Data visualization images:
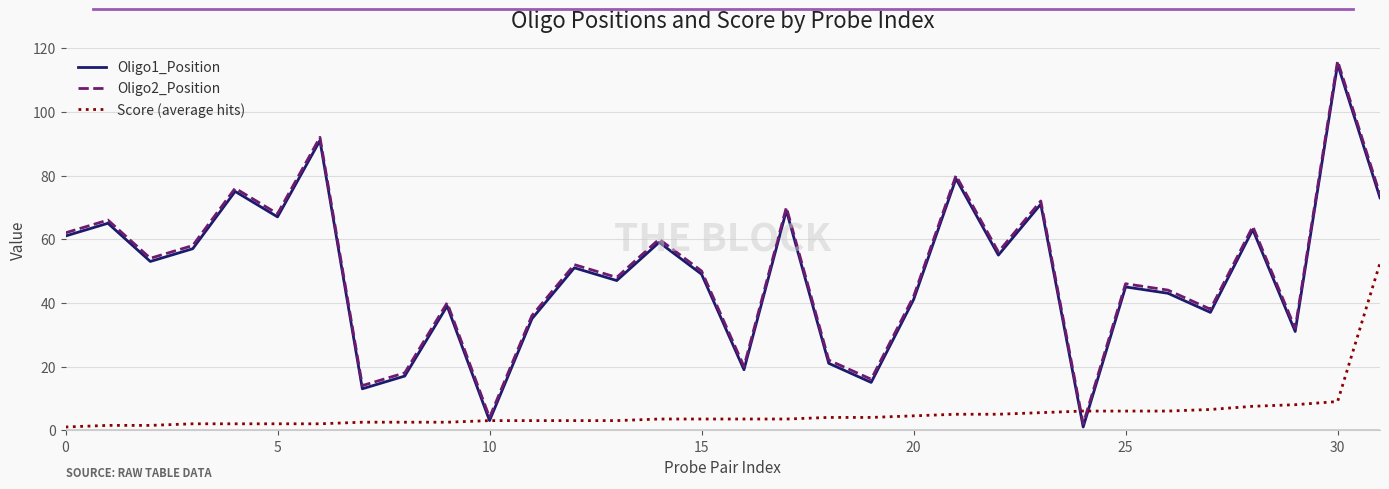

What is the maximum value shown in the chart?

116.0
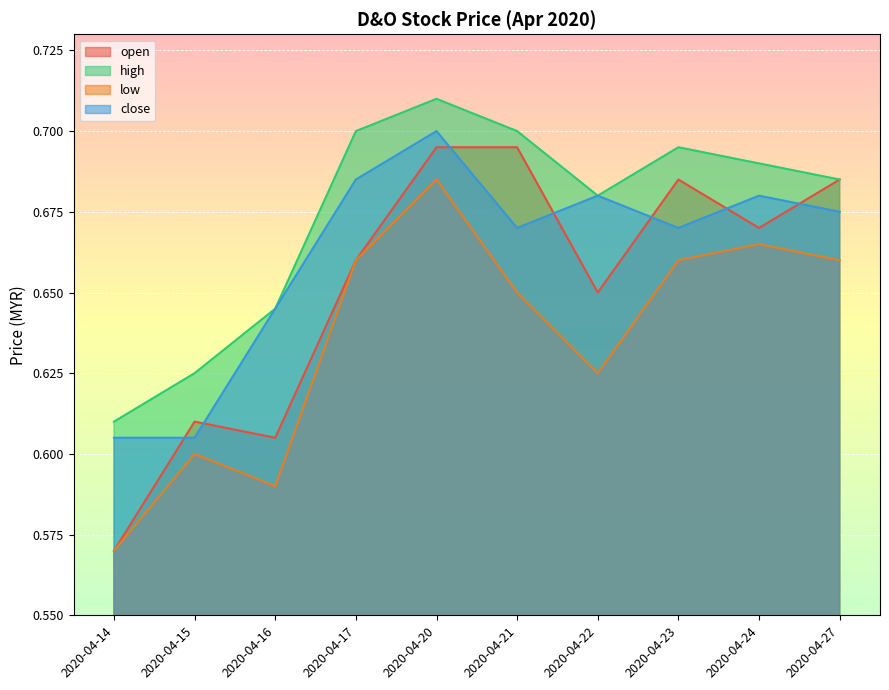

What are all the series names shown in the legend?

open, high, low, close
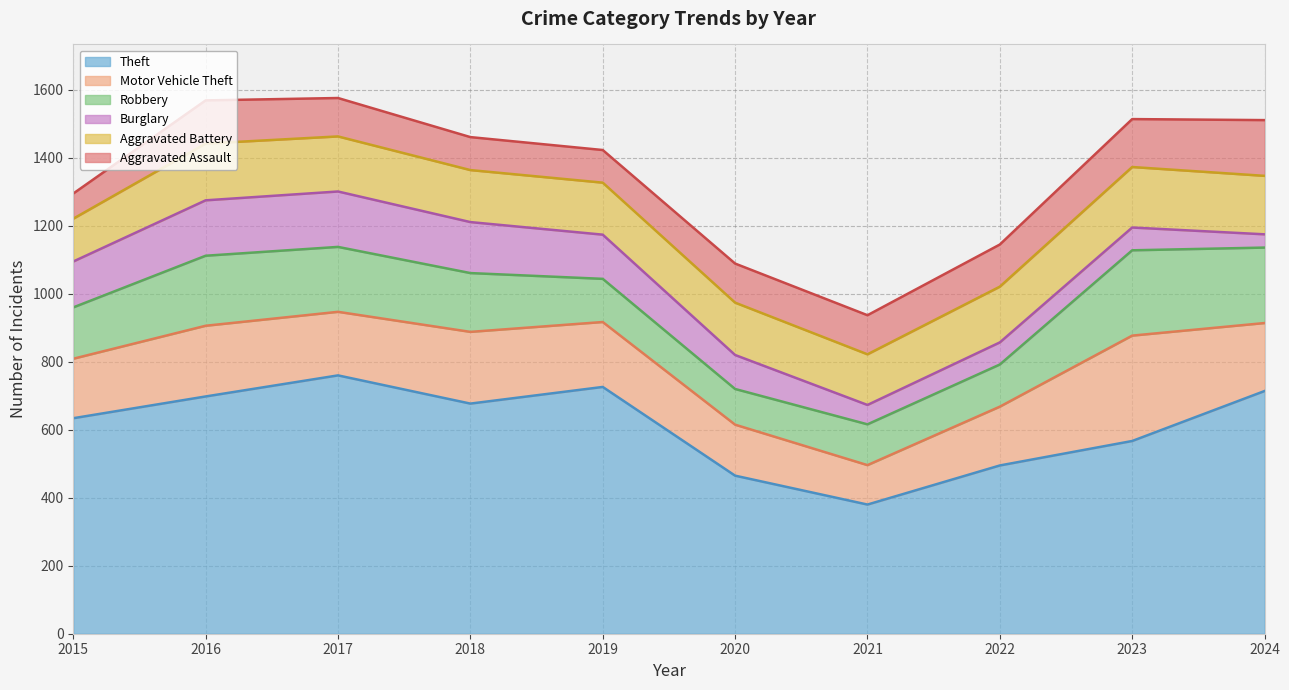

Does the chart have visible grid lines?

Yes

• DESCRIPTION OF THE TASK: Rewrite the lines of the material above as a numbered list, omitting any blank lines and leaving the pictures out of your answer.

• RESULT OF THE TASK:
1. What is the maximum value shown in the chart?
2. 116.0
3. What are all the series names shown in the legend?
4. open, high, low, close
5. Does the chart have visible grid lines?
6. Yes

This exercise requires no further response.